Studies like this trip our “no shit” switch: We know we should eat more mindfully, taking time to think about the flavors of the instant ramen cup we’re shoveling into our face while standing over the sink and simultaneously sending work emails. I’ve recently found myself absorbed in a Netflix show and Instagram scrolling and looked down 15 minutes later to realize my entire box of cookies has vaporized.

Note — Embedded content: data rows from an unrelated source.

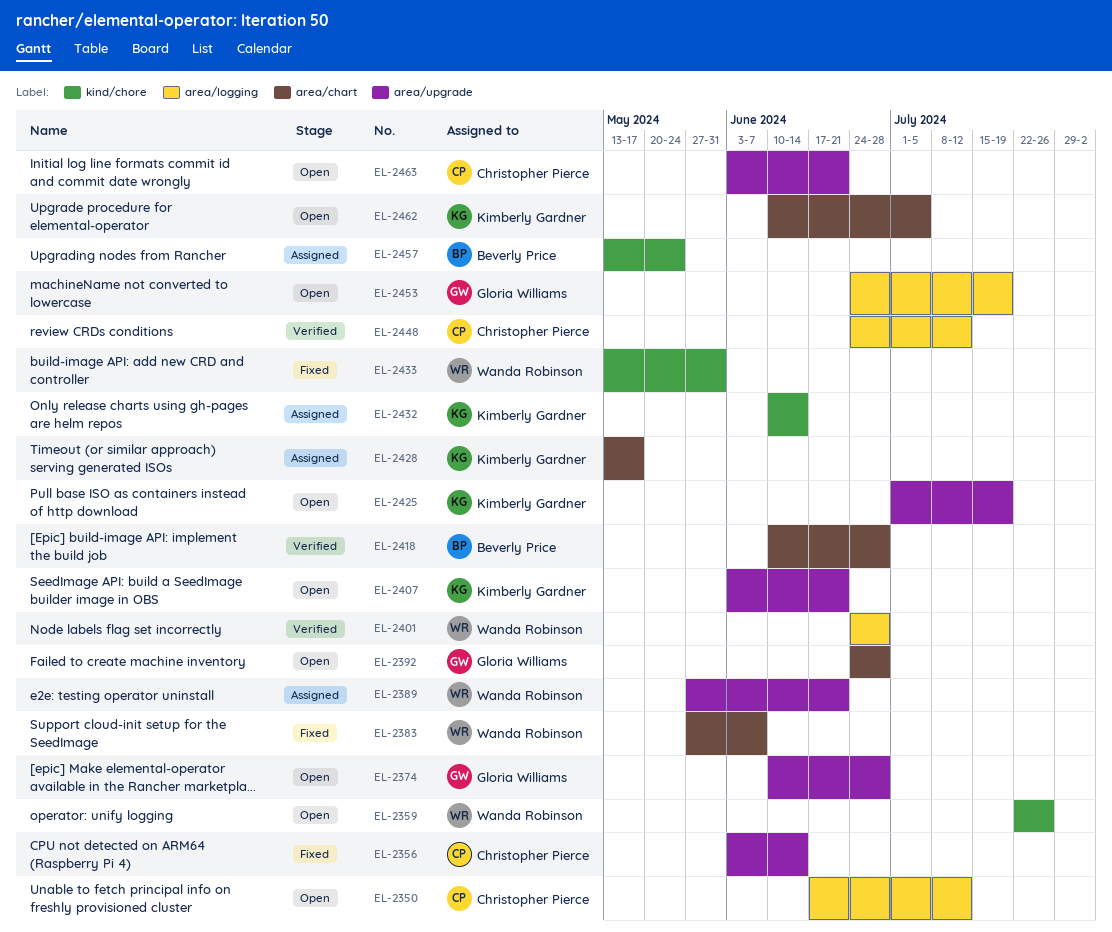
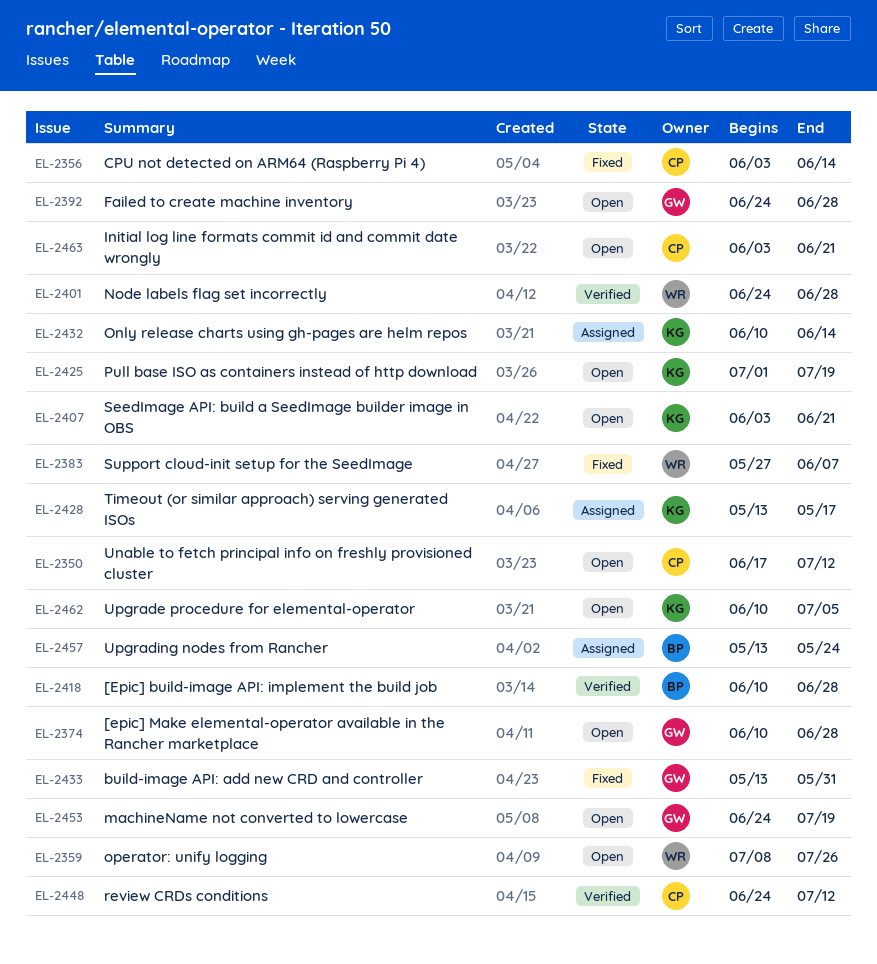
EL-2359, start: Jul 22 -> Jul 8
EL-2389: present -> none
EL-2433, owner: Wanda Robinson -> Gloria Williams

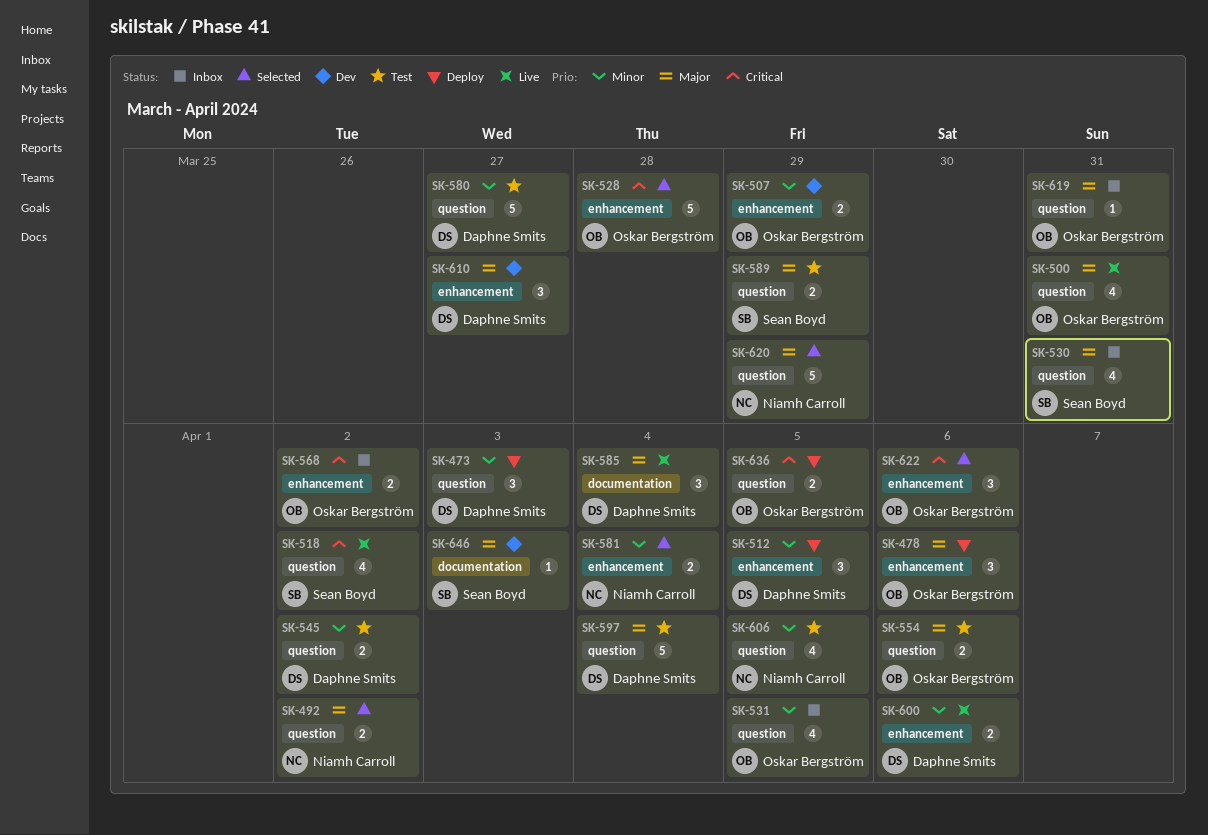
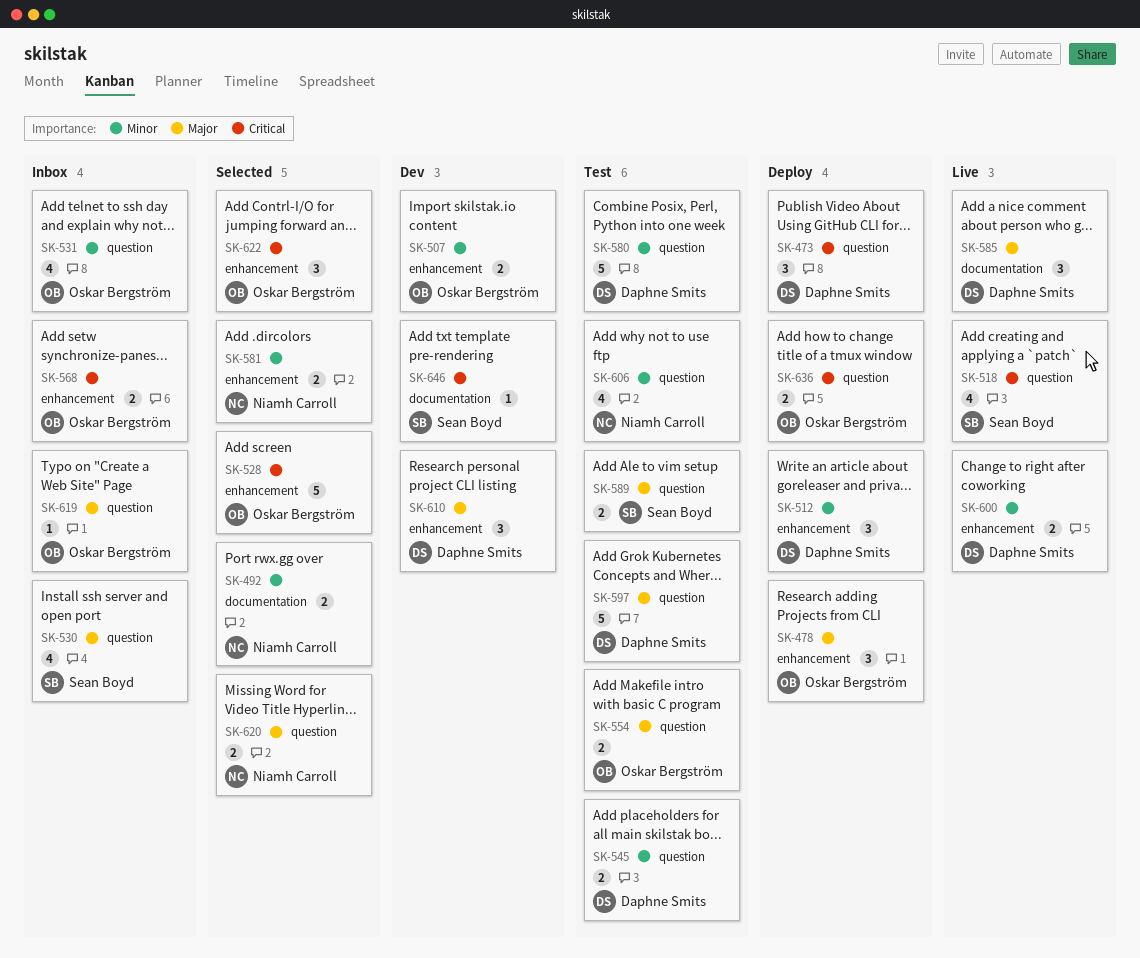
SK-473, priority: Minor -> Critical
SK-492, priority: Major -> Minor
SK-492, label: question -> documentation
SK-500: present -> none
SK-620, estimate: 5 -> 2
SK-646, priority: Major -> Critical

Why does this happen? Some speculate that eating slowly allows our brains’ “I’m full” receptors time to kick in, reducing the chance of overeating. And as my astute friend Carly once said, this is part of why salads are such good health foods: The raw veggies take forever to chew, and halfway through the bowl, you just say “screw it, this is taking too long” and stop eating.

We’d love to slow down our meals, but yeah, who has the time? We’d also like to cook everything from scratch, grow our own produce, and never eat sad desk lunch again, but we know it’s not happening. Okay though, the Japanese study is a kick in the pants to try to change our frenzied eating habits at least a couple times a week. Valentine’s Day seems as good an evening as any to put the phone down and really take the time to look at what’s on my plate, which won’t be lobster.